About this exercise: Please repeat the whole listing exactly, but leave the pictures out.

Provided records:
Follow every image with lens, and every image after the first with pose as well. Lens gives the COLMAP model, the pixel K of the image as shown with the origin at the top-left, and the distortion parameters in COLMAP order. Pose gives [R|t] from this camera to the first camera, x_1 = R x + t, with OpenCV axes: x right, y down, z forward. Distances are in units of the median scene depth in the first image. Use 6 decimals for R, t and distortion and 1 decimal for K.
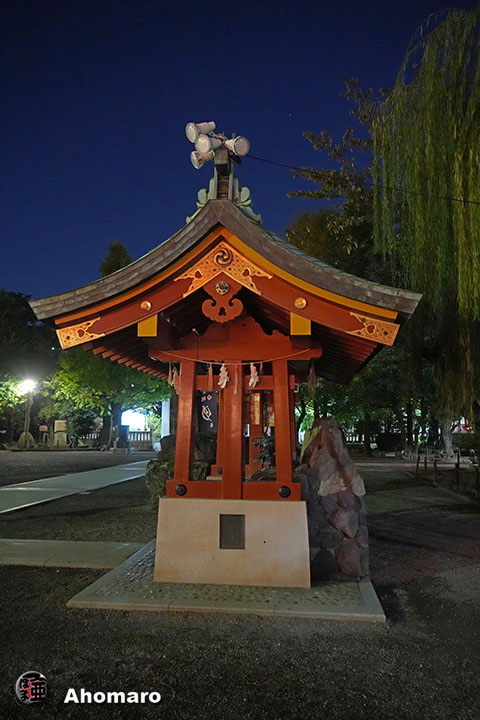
lens RADIAL K [[532.0, 0, 240.7], [0, 532.0, 360.8], [0, 0, 1]] dist [-0.014933, -0.001427]
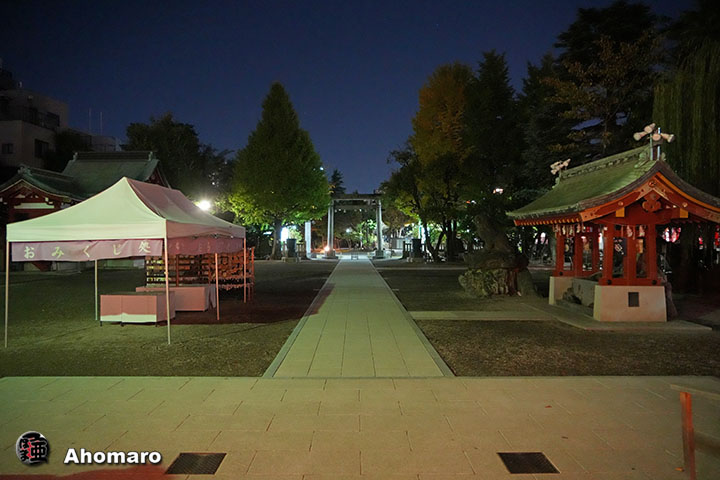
lens RADIAL K [[489.6, 0, 359.3], [0, 489.6, 240.0], [0, 0, 1]] dist [-0.031833, -0.001294]
pose [[0.993186, 0.002741, 0.116508, -1.535893], [-0.017936, 0.991408, 0.129572, -0.197367], [-0.115152, -0.130778, 0.984701, -0.956333]]
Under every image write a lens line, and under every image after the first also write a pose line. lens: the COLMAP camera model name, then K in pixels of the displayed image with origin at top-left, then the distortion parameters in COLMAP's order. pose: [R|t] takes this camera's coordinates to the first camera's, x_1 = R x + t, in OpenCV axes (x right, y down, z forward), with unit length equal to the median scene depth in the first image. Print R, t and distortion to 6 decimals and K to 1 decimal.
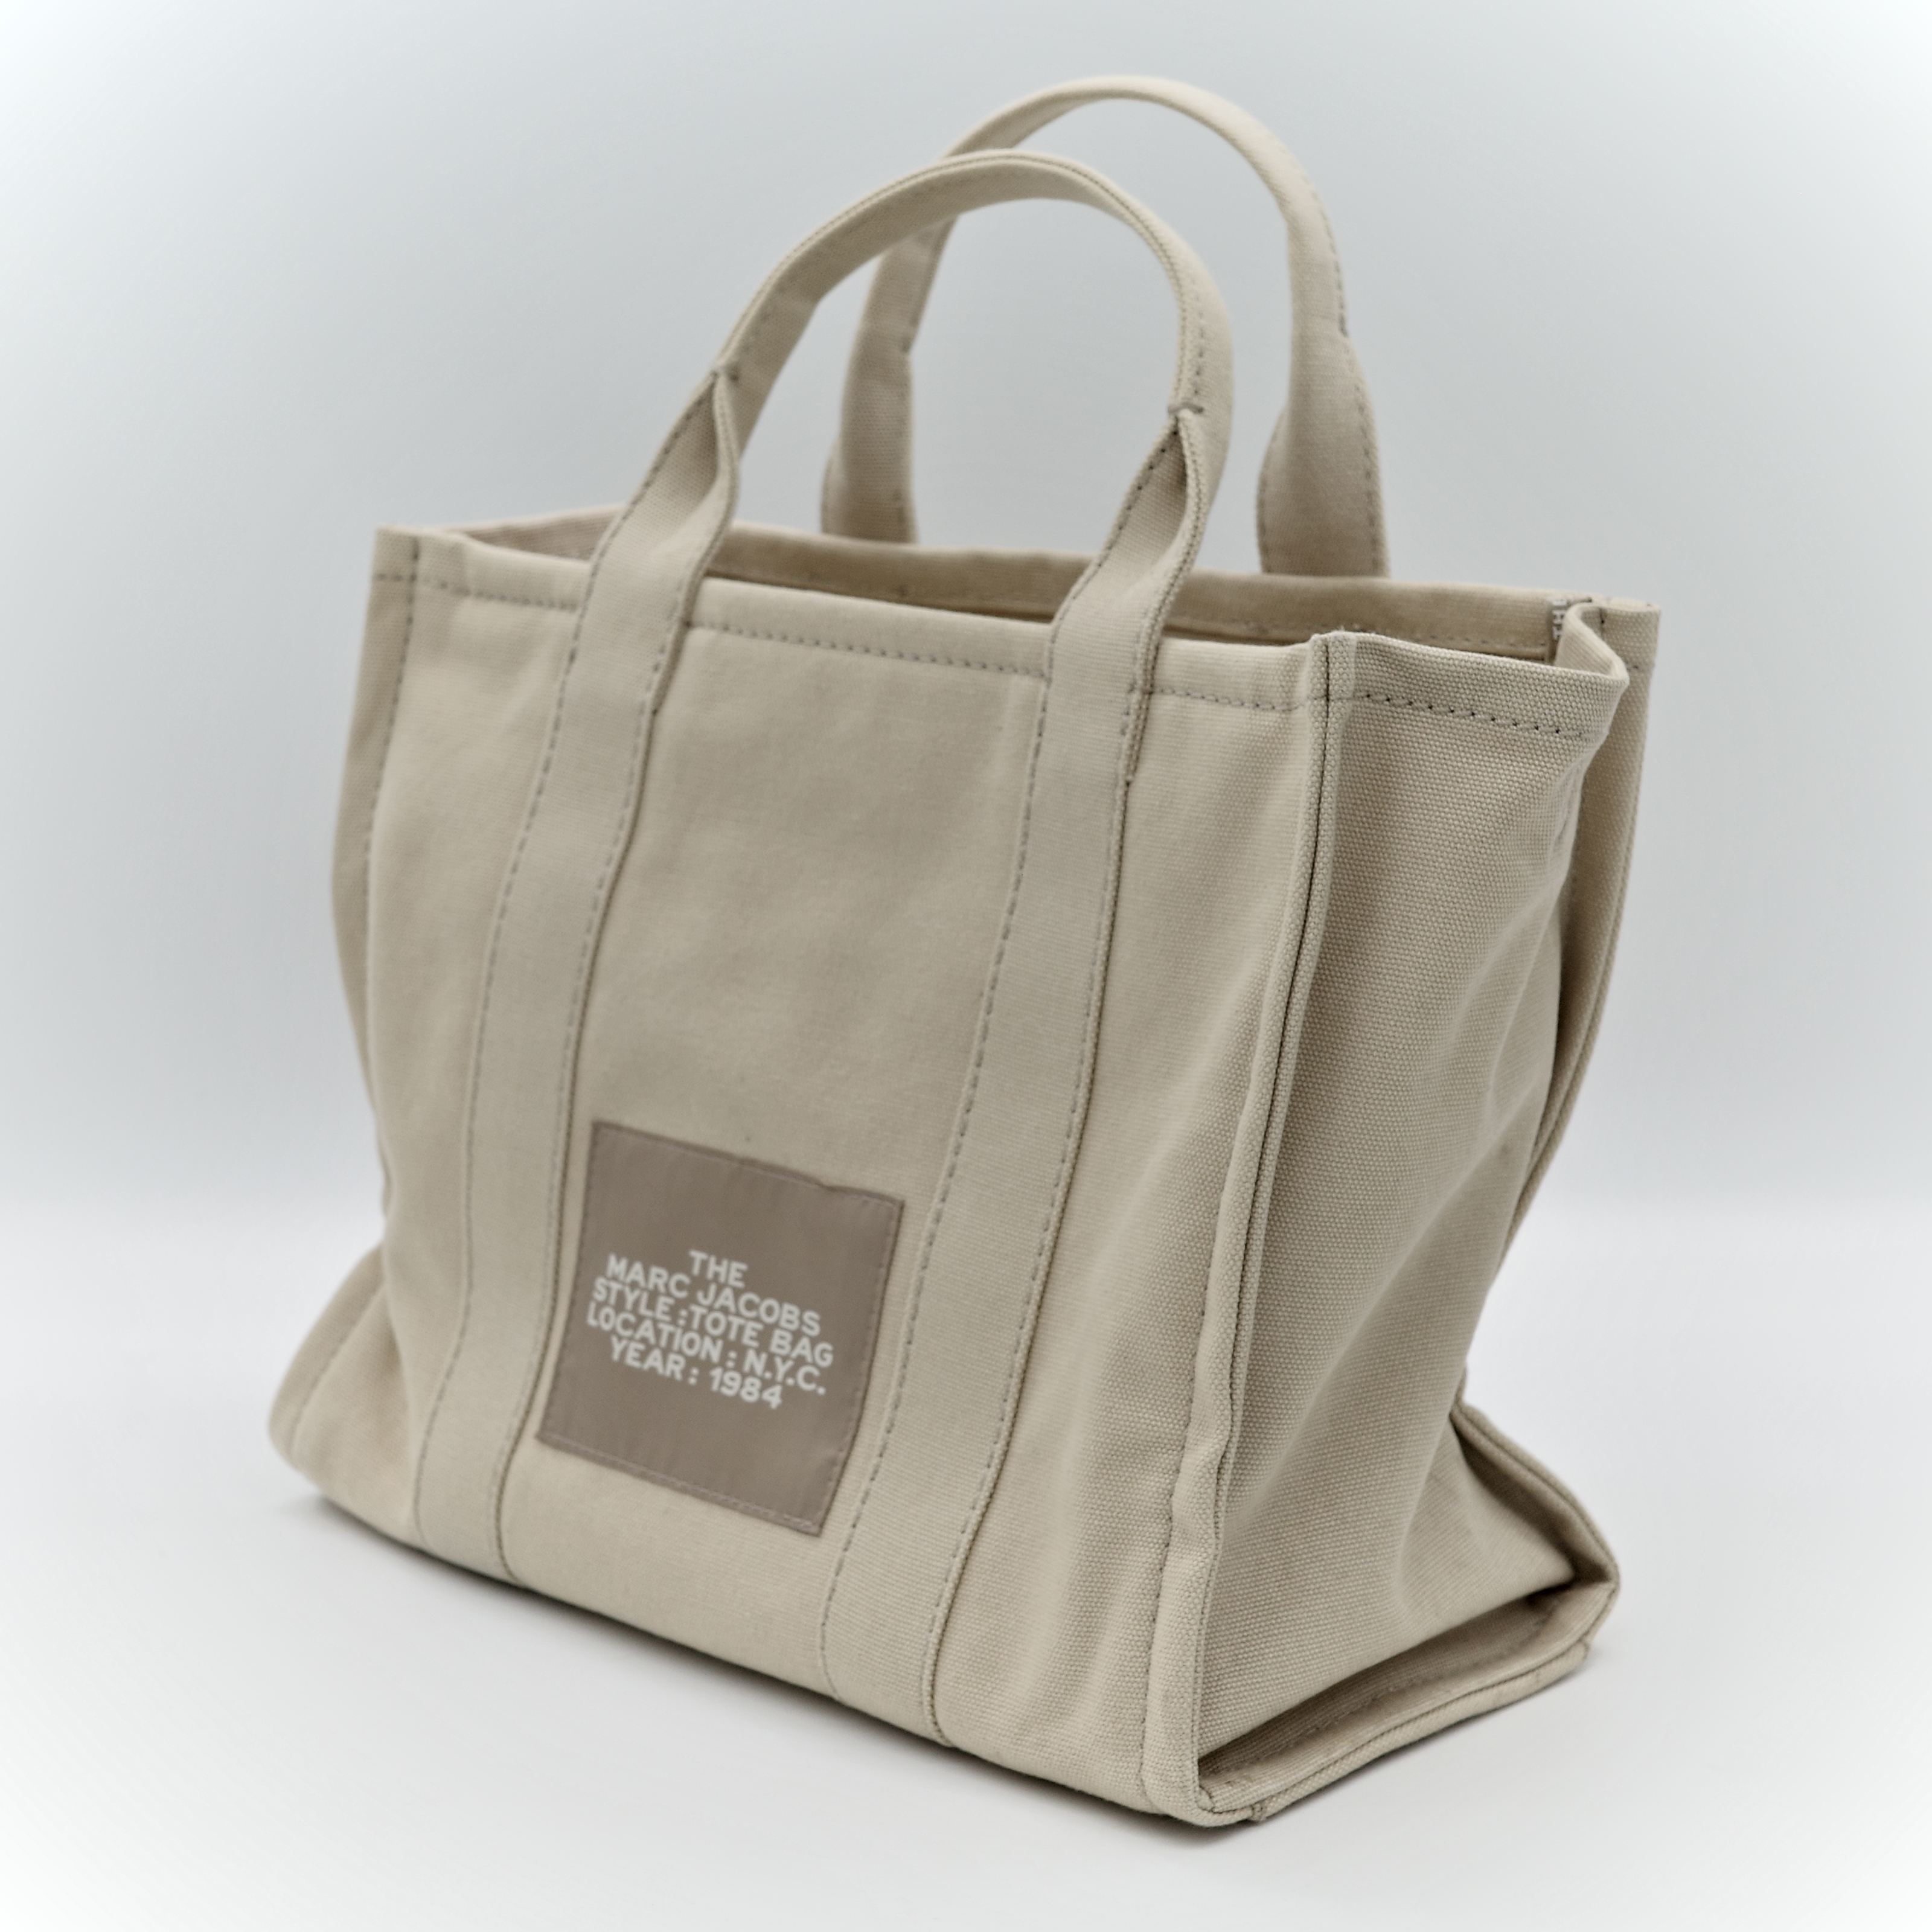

Problem solution:
Follow every image with lens, and every image after the first with pose as well. Lens gives the COLMAP model, the pixel K of the image as shown with the origin at the top-left, and the distortion parameters in COLMAP order. Pose gives [R|t] from this camera to the first camera, x_1 = R x + t, with OpenCV axes: x right, y down, z forward. Distances are in units of the median scene depth in the first image. Use 6 decimals for R, t and distortion and 1 decimal for K.
lens RADIAL K [[532.0, 0, 240.7], [0, 532.0, 360.8], [0, 0, 1]] dist [-0.014933, -0.001427]
lens RADIAL K [[489.6, 0, 359.3], [0, 489.6, 240.0], [0, 0, 1]] dist [-0.031833, -0.001294]
pose [[0.993186, 0.002741, 0.116508, -1.535893], [-0.017936, 0.991408, 0.129572, -0.197367], [-0.115152, -0.130778, 0.984701, -0.956333]]
Under every image write a lens line, and under every image after the first also write a pose line. lens: the COLMAP camera model name, then K in pixels of the displayed image with origin at top-left, then the distortion parameters in COLMAP's order. pose: [R|t] takes this camera's coordinates to the first camera's, x_1 = R x + t, in OpenCV axes (x right, y down, z forward), with unit length equal to the median scene depth in the first image. Print R, t and distortion to 6 decimals and K to 1 decimal.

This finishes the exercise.